Rayome went on several temporary duty assignments and deployed twice as Airborne Intelligence to Afghanistan and Africa.
“If our guys were coming to find you, you were going to have a bad day,” Rayome said. “They were either going to get information or take you out of the equation.”
After leaving the military, Rayome came back to Sac State to finish his degree. Rayome said that he had a difficult time transitioning.
“It’s hard to explain the emotional scars, the emotional injuries that I know I personally came back with,” Rayome said.
Rayome said that he turned to drugs and alcohol to cope.
“Right when I got out, it was a lot of drugs and alcohol.
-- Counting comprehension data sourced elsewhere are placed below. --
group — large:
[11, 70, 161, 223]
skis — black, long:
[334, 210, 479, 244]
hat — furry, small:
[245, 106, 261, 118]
I’m not condoning it, but it definitely is a whole lot easier than trying to actually deal with it,” Rayome said. “Now therapy can be difficult to get for vets, but I’ve found a system that works for me and I’ve got my buddies.”
After graduation, Rayome said he wants to enter nonprofit, humanitarian work.
“Bringing damage and destruction into the world, I feel that it’s now time for me to give back,” Rayome said. “I really want to work with vets, disabled vets like myself, or maybe kids coming from a rough family, but I definitely know for a fact that I want to get into non-profit.”
DISCLOSURE: Ashton Byers, the author of this story, is a veteran. Byers served in the Air Force from 2010 to 2017.